研究を更に深めるために何が必要だと思いますか

教育者側の意識改革も
研究の目指すところ

 「教師教育」の研究は、複数機関で教師教育や研修企画に携わる傍ら、少しずつ進めてきた研究です。各地の日本語教室の授業風景を撮影し、他の研究者と分析してみてわかったことがあります。それは、例えば、「対等性」を方針にしている教室であっても、学習者と学習支援者の関係が必ずしも対等にはなっていないこと。支援者が学習者の発言意図を汲み取らず、一方向のやりとりをしている様子がしばしば見られました。こうした状況について疑問を投げかけるために、日本語指導者・学習支援者向けの漫画教材を作りました。教室の様子を漫画化することで、方法に対する気づきや改善につながればと願っています。

研究活動で印象に残っているエピソードは何ですか

日本にいるからといって
日本語を学びたいわけではない

 研究の一環で日本在住の外国人に取材したときのことです。彼らからは「手続きはパートナーがやってくれるので、自分は学習の必要性を感じない」「独力で何でもできるようになりたい」という対照的な回答が得られました。モチベーションの高い学習者への支援はさほど難しくないが、日本語学習意欲の低い在住外国人への働きかけをどうすべきか。これは新たな課題だと感じました。国内の外国人家庭では、日本語を流暢に話せない親が、子どもを病院や公的機関に同行、通訳させるといったこともあります。この問題を解消するために、学習者が自分自身の成長の喜びを実感し、モチベーションを高められるような工夫が重要だと感じています。

- **課題**
日本語教育の研究を語った本文を、最後の文の後から続けてください。 記録は本文とは別の出典から取ったものです。

- **記録**
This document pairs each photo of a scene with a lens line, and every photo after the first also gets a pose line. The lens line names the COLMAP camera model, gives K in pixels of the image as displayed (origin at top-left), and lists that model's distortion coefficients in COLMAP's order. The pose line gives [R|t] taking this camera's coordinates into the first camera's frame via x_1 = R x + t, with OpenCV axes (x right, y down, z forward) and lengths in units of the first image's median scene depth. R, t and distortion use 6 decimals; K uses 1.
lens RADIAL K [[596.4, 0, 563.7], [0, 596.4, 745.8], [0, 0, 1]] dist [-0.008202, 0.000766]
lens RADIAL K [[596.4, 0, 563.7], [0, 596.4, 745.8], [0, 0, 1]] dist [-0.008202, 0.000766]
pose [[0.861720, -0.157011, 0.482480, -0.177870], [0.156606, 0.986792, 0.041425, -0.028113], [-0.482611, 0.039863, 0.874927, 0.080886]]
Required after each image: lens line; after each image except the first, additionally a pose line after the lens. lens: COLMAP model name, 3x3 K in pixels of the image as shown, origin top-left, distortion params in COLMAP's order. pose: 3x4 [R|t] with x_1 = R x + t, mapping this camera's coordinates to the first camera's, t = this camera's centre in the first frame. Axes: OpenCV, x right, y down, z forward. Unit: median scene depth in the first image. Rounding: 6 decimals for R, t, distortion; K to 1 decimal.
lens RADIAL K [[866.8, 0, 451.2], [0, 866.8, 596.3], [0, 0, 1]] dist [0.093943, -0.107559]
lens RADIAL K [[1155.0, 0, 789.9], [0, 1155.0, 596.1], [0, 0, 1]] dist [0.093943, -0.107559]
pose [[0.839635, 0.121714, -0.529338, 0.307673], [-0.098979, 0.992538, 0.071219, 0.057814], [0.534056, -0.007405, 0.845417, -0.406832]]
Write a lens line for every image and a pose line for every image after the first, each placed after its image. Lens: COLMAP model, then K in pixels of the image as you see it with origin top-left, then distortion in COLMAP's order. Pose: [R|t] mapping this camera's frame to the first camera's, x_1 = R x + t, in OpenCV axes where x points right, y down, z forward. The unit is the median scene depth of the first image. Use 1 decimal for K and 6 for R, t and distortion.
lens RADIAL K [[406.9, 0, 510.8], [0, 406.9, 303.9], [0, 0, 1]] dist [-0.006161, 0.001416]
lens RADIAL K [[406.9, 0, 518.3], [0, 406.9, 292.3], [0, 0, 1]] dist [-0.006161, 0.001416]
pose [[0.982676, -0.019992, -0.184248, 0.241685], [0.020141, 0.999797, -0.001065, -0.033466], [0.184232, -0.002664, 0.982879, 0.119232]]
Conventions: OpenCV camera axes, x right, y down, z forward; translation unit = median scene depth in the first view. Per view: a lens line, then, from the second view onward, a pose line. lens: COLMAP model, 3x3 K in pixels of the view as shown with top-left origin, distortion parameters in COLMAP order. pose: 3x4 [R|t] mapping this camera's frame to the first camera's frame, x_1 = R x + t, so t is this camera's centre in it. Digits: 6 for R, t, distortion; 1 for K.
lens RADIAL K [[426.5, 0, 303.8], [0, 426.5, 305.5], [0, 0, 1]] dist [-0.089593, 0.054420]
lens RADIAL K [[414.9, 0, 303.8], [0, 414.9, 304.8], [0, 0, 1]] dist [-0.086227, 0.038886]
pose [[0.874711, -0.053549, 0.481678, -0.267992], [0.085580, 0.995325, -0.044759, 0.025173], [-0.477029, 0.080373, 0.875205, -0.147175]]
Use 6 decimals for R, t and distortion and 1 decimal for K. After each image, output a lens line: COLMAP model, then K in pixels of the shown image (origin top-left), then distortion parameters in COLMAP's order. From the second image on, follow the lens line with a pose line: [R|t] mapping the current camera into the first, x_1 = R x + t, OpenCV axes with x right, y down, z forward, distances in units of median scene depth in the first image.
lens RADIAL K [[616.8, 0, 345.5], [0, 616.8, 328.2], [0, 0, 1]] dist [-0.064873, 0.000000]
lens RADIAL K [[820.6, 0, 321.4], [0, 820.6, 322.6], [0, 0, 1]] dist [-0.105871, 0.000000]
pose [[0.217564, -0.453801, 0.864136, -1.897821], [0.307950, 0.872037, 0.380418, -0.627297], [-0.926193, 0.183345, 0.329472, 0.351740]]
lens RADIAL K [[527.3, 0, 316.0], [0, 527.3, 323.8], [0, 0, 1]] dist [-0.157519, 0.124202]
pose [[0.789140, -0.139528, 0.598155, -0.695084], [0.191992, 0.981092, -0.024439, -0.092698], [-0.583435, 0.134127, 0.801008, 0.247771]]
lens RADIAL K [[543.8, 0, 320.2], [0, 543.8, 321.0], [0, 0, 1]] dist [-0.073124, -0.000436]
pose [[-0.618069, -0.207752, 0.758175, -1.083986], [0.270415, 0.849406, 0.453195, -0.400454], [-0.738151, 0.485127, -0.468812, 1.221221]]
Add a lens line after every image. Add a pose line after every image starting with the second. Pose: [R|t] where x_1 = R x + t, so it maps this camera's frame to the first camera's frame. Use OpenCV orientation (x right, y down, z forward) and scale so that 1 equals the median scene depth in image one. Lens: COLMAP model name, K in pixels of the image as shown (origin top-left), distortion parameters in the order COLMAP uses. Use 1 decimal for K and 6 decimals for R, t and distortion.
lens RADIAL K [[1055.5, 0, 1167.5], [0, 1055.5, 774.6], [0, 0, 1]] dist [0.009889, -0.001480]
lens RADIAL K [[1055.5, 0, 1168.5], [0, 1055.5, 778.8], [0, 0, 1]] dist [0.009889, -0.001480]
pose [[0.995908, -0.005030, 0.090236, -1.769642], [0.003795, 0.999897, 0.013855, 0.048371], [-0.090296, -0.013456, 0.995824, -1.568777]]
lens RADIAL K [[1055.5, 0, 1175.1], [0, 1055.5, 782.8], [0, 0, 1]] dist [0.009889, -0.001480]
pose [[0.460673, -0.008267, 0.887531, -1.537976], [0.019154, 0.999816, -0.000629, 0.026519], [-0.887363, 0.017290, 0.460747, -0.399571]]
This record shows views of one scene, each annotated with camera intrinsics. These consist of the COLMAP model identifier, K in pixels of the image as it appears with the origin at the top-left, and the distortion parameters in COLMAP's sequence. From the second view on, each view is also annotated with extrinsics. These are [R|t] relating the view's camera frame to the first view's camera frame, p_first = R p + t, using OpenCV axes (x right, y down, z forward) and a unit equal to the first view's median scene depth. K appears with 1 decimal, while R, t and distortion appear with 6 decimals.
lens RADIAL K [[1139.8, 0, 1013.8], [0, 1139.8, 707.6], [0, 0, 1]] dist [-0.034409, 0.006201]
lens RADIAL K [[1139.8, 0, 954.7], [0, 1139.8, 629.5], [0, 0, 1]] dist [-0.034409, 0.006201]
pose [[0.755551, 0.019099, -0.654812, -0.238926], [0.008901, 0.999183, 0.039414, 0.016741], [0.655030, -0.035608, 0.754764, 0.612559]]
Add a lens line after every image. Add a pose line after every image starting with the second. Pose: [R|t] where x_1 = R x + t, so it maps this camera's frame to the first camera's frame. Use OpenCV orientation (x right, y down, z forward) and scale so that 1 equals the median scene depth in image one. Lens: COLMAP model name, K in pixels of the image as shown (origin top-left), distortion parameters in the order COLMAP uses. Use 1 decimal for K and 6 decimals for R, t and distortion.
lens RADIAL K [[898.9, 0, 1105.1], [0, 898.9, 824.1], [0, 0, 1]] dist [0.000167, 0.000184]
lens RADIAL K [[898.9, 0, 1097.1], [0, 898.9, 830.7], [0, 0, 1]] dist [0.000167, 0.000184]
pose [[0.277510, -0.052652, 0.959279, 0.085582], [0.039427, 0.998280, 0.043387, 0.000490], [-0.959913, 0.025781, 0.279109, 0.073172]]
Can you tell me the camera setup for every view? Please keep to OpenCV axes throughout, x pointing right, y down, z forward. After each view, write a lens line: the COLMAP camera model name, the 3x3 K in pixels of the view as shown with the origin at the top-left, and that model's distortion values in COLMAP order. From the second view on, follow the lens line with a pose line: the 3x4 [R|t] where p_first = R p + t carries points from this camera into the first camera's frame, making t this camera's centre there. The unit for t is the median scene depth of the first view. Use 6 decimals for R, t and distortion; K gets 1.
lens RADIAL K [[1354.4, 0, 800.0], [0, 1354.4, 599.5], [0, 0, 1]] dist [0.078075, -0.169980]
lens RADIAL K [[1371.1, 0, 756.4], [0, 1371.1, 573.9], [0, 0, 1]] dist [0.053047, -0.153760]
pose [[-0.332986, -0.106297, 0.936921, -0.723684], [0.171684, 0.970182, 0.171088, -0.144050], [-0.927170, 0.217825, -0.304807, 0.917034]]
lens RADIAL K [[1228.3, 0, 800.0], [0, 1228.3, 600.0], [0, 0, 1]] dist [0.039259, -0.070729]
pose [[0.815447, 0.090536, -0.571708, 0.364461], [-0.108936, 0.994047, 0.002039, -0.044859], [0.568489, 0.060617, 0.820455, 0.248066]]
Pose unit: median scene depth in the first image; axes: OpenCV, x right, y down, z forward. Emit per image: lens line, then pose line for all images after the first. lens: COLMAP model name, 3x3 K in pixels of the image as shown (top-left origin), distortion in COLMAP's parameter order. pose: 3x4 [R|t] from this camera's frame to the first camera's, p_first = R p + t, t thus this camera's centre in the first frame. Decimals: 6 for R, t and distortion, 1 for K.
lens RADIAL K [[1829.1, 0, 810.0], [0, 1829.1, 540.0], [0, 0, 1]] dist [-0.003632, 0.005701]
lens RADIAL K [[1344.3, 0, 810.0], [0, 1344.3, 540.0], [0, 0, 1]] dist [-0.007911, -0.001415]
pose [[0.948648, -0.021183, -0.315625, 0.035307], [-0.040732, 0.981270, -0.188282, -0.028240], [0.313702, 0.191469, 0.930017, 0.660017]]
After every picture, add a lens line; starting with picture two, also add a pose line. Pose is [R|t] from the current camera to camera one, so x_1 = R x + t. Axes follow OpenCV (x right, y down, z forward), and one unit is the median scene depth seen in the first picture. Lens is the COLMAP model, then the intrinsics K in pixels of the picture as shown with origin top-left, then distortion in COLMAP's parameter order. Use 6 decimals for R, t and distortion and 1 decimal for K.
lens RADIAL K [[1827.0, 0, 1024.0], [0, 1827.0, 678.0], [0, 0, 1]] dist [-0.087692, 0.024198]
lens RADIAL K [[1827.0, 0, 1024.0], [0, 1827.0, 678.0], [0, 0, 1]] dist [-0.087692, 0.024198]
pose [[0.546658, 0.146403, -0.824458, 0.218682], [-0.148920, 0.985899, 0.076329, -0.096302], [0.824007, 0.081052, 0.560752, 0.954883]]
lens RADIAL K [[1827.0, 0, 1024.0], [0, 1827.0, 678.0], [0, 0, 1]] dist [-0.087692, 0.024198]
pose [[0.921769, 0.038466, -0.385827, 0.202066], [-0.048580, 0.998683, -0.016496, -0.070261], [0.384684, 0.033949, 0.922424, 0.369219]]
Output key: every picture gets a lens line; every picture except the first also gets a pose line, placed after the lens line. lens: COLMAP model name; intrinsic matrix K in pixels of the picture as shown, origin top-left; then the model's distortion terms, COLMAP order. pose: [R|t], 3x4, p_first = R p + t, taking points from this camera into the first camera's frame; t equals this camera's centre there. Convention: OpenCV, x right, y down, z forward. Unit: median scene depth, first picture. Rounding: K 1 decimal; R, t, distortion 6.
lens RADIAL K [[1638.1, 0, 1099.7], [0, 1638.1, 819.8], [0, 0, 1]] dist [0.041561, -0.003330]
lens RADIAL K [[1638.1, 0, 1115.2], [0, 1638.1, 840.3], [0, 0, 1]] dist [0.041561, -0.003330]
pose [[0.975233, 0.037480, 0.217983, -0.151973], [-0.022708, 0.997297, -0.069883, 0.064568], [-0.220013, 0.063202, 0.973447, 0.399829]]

- **解答**
金田教授の知の展望

専門性を磨き人間性の醸成も
大学という機関が果たす役割

 現在は他大学の研究者と「生活Can do」を用いたカリキュラムを検討中。今後は「生活のための日本語」研究を進めるとともに、その実践・発信にも注力します。また、昨今の日本語教育の世界では「登録日本語教員」の国家資格化がホットな話題であり、本学でも資格取得に向けたカリキュラムを設定しています。ただ合格を目指すのではなく、身につけた知識をどう活かすか、どういう姿勢で日本語教育に臨むのかをしっかり考えられる学生を育てていきたいです。専門性と人間性、双方を磨いてこそ大学教育の意味があると思っています。

PROFESSOR'S LIFE STORY

日本語教育長期専門研修 将来の方向性を模索していた時期。日本語教育の面白さに目覚め、思い切って方向転換を。
就職・留学 日本語学校で働きながら、ファンズロー(John F. Fanselow)の教師教育と出会い、自分の行動や信念を見直すきっかけに。
国立国語研究所 「生活者のための日本語教育 」研究をスタート。このときの調査結果が、日本語教育小委員会や文化庁の日本語教育資料のベースとなった。
学習院大学 従来の研究活動を続ける傍ら、「学習院大学わくわくとしま日本語教室」など、地域と連携した日本語教育の実践にも注力。

※所属・肩書等は取材当時のものです。